About this exercise: Please convert every line of text in the listing below into a Markdown table with the columns Row and Line, numbering the rows and skipping blank lines. Leave the pictures out of the answer.

Provided records:
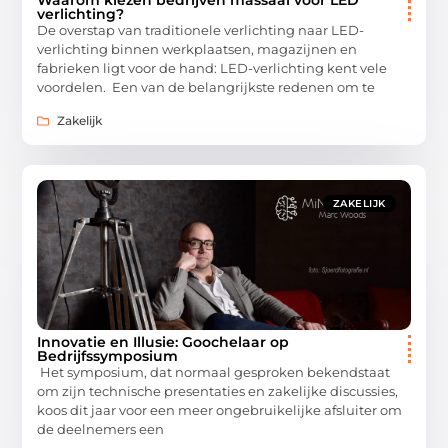
Waarom kiezen bedrijven massaal voor LED
verlichting?
De overstap van traditionele verlichting naar LED-
verlichting binnen werkplaatsen, magazijnen en
fabrieken ligt voor de hand: LED-verlichting kent vele
voordelen. Een van de belangrijkste redenen om te
Zakelijk
ZAKELIJK
Innovatie en Illusie: Goochelaar op
Bedrijfssymposium
Het symposium, dat normaal gesproken bekendstaat
om zijn technische presentaties en zakelijke discussies,
koos dit jaar voor een meer ongebruikelijke afsluiter om
de deelnemers een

Reply to the exercise:
| Row | Line |
|---|---|
| 1 | Waarom kiezen bedrijven massaal voor LED |
| 2 | verlichting? |
| 3 | De overstap van traditionele verlichting naar LED- |
| 4 | verlichting binnen werkplaatsen, magazijnen en |
| 5 | fabrieken ligt voor de hand: LED-verlichting kent vele |
| 6 | voordelen. Een van de belangrijkste redenen om te |
| 7 | Zakelijk |
| 8 | ZAKELIJK |
| 9 | Innovatie en Illusie: Goochelaar op |
| 10 | Bedrijfssymposium |
| 11 | Het symposium, dat normaal gesproken bekendstaat |
| 12 | om zijn technische presentaties en zakelijke discussies, |
| 13 | koos dit jaar voor een meer ongebruikelijke afsluiter om |
| 14 | de deelnemers een |